**Activity list**
a. Condense the paragraph of the renters rights update that begins "One of the Alachua County Labor Coalition’s biggest campaigns" into two sentences, keeping its main facts.
b. Update a passage of the renters rights update, starting at the words "Please join us" and stopping after "and Independent Alligator.", with "business interests" replaced by "corporate interests".

**Excerpted text**
########

Renters rights update

by Sheila Payne, Alachua County Labor Coalition 

One of the Alachua County Labor Coalition’s biggest campaigns in years – our Renters Rights initiative – is nearing a significant victory, but it is under attack by corporate property managers and realtors, and we need your support to push it through. A Realtors Association Pac out of Tallahassee has sent over 25,000 mailers to Gainesville residents and are running ads against this initiative. 

Currently, our City Commission is considering an ordinance which includes:

  • requirements for all rental properties to meet life safety, housing standards, and basic energy/water efficiency requirements to keep tenants safe and help lower utility bills
  • greater disclosure of renters’ rights and responsibilities
  • a City-sponsored mediation program to help counter rental deposit theft and other abuses of tenants
  • landlord licensing and inspections citywide

Please join us in expressing your support for this initiative by emailing the City Commission at CityComm@cityofgainesville.org. A message as simple as “I am writing in support of the proposed rental housing ordinance” is great, but feel free to write more about your experience as a renter in this community.  Right now, Commissioners friendly to this initiative tell us that they’re being swamped with calls and emails from business interests who oppose this initiative – we have to counter them!

We also welcome letters to the editors of the Gainesville Sun and Independent Alligator.

Three years ago at the start of this housing campaign, ACLC wrote an op-ed which opened with, “Our community has a severe shortage of affordable housing. With 3,000 new residents projected to be moving into Alachua County every year, the Alachua County Labor Coalition supports a variety of measures to help increase the overall number of affordable housing units in the future. However, we also believe this community must address existing housing costs and conditions for our community’s most vulnerable residents now. Renters in this community are due basic rights and protections such as a safe place to live, freedom from discrimination, affordable utility bills, and disclosure of their rights and responsibilities as tenants.”

First the county, then the city has already updated their anti-discrimination in housing codes over the past year which the ACLC introduced and pushed through. It prevents discrimination based on income source, citizenship status, gender preference and being a survivor of domestic violence.

########

**Data shown**

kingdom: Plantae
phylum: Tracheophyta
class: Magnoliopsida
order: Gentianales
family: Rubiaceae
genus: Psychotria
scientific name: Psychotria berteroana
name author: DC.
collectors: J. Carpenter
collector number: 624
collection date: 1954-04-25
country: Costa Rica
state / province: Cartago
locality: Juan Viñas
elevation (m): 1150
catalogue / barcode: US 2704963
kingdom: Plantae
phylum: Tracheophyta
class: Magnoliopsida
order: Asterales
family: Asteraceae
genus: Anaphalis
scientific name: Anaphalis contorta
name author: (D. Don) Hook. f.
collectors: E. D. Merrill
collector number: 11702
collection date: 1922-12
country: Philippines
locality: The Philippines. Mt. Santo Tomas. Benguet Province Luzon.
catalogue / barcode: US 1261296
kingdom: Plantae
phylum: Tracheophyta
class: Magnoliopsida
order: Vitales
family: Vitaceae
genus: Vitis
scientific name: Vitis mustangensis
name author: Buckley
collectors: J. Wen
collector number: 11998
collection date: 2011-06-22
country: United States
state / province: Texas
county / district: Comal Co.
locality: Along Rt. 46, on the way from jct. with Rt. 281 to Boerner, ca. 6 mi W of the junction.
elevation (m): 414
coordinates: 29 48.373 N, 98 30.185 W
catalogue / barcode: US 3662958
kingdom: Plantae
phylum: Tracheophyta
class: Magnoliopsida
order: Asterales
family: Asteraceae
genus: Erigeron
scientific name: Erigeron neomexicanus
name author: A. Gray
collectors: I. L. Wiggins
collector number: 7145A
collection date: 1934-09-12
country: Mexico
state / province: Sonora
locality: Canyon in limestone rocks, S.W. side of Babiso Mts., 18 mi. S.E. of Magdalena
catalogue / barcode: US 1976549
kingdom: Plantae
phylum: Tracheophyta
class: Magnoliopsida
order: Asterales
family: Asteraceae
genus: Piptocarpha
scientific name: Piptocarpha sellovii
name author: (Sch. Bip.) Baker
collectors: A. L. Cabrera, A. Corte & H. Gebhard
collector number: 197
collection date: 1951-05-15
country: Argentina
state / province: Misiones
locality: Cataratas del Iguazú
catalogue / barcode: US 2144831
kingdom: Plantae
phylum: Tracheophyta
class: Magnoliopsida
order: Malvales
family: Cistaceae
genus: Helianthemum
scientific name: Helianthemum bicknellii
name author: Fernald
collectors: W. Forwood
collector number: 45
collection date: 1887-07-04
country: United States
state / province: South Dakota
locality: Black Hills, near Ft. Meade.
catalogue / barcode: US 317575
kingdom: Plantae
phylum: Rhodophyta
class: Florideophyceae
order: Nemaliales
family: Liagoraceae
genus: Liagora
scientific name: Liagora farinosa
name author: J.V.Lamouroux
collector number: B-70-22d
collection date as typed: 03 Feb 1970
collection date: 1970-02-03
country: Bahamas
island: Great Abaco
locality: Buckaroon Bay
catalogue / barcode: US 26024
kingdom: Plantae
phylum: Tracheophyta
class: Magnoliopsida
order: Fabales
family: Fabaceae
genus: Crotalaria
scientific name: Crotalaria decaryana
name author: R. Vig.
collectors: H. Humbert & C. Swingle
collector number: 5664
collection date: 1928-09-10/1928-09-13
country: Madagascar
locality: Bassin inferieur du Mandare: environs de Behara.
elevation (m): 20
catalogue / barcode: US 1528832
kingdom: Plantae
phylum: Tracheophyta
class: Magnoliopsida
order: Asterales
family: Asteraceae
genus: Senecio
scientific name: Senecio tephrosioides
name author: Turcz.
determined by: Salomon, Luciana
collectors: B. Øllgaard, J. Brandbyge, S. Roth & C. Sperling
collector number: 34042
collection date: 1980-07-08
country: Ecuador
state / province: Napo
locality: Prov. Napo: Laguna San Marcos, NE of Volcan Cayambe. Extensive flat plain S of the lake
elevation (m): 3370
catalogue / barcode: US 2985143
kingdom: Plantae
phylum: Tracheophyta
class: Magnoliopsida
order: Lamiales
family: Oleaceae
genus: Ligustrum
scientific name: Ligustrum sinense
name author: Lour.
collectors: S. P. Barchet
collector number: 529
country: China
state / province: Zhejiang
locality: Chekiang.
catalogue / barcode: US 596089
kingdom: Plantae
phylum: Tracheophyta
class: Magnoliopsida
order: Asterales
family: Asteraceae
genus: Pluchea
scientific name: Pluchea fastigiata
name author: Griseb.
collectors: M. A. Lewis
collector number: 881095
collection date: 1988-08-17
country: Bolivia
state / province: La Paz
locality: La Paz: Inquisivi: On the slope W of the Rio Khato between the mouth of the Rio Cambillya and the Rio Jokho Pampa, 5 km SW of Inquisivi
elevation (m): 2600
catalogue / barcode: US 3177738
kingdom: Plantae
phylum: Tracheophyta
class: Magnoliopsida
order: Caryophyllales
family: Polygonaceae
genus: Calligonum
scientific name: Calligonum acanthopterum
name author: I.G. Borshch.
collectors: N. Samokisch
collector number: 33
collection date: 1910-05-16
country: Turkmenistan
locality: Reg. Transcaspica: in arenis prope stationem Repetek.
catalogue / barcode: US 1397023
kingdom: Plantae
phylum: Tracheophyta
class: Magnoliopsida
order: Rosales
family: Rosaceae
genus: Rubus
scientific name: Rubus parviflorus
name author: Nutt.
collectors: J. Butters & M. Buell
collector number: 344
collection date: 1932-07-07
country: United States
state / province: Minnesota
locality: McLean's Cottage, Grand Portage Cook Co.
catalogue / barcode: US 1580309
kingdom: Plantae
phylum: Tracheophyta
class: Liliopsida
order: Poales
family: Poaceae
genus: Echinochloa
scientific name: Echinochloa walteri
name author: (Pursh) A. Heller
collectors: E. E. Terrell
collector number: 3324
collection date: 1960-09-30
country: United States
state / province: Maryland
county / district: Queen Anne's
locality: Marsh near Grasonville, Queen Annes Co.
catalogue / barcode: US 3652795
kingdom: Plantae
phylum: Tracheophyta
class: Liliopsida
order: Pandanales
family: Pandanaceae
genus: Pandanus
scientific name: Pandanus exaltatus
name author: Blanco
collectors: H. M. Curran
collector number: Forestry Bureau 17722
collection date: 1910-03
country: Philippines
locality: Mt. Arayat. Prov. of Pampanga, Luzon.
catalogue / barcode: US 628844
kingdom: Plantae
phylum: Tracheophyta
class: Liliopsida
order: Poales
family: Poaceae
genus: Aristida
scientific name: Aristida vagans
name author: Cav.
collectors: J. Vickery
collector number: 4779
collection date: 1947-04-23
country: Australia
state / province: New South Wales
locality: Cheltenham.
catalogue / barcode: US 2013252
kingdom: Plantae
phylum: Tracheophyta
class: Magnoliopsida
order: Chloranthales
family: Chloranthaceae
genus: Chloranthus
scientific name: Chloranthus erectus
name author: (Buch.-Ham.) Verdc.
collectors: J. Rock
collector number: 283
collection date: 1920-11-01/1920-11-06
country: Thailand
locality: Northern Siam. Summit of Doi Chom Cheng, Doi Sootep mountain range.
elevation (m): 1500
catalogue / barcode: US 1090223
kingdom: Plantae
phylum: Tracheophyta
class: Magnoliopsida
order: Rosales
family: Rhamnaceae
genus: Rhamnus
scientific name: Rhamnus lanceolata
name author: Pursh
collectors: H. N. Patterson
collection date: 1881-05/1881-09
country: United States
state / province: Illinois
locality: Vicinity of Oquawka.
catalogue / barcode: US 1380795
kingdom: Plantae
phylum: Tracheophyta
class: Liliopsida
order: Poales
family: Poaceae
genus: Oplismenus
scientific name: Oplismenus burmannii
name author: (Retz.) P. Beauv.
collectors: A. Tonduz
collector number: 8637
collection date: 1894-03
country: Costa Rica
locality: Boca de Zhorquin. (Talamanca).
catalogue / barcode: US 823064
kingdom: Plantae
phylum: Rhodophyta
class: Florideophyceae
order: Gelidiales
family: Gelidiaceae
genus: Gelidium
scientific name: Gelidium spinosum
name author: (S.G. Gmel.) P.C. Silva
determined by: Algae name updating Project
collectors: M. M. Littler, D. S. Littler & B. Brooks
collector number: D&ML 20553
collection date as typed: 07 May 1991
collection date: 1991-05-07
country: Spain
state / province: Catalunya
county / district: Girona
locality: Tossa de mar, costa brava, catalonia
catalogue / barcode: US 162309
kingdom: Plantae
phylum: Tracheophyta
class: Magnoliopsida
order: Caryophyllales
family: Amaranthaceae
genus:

########

**Responses in order**
a. The Alachua County Labor Coalition's Renters Rights initiative, one of its biggest campaigns in years, is close to a significant victory but faces opposition from corporate property managers and realtors, so supporters are needed to push it through. A Realtors Association PAC based in Tallahassee has mailed more than 25,000 flyers to Gainesville residents and is running ads against the initiative.

b.
Please join us in expressing your support for this initiative by emailing the City Commission at CityComm@cityofgainesville.org. A message as simple as “I am writing in support of the proposed rental housing ordinance” is great, but feel free to write more about your experience as a renter in this community.  Right now, Commissioners friendly to this initiative tell us that they’re being swamped with calls and emails from corporate interests who oppose this initiative – we have to counter them!

We also welcome letters to the editors of the Gainesville Sun and Independent Alligator.